▶ _Exercise task_
Recast everything from the first line of the items below down to the line containing "family: Hirundinidae", inclusive, as a numbered list, omitting any blank lines.

▶ _Stored rows_
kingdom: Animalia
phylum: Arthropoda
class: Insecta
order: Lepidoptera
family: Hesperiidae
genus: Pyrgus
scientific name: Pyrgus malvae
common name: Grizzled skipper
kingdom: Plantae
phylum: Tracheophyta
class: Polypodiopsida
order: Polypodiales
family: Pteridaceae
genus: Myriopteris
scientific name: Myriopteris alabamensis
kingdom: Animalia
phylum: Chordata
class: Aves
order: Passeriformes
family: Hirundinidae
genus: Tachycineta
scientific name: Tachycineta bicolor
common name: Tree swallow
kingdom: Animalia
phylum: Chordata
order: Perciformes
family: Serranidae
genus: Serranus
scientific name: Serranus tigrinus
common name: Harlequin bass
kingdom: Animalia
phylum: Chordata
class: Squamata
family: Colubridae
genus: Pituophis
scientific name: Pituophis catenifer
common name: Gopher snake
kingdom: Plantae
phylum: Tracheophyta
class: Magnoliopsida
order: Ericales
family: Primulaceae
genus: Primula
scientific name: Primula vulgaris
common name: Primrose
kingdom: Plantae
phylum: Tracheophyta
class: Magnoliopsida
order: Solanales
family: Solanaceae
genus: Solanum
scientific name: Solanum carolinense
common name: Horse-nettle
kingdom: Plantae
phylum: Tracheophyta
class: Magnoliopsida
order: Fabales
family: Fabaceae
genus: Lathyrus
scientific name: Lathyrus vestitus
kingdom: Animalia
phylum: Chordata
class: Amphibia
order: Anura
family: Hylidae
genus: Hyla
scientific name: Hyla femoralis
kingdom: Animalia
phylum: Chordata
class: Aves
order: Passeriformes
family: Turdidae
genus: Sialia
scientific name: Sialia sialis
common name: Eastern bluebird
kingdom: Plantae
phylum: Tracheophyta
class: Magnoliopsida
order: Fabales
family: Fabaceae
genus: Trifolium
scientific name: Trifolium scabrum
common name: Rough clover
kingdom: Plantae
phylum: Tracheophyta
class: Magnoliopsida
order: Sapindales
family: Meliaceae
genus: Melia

▶ _Answer in full_
1. kingdom: Animalia
2. phylum: Arthropoda
3. class: Insecta
4. order: Lepidoptera
5. family: Hesperiidae
6. genus: Pyrgus
7. scientific name: Pyrgus malvae
8. common name: Grizzled skipper
9. kingdom: Plantae
10. phylum: Tracheophyta
11. class: Polypodiopsida
12. order: Polypodiales
13. family: Pteridaceae
14. genus: Myriopteris
15. scientific name: Myriopteris alabamensis
16. kingdom: Animalia
17. phylum: Chordata
18. class: Aves
19. order: Passeriformes
20. family: Hirundinidae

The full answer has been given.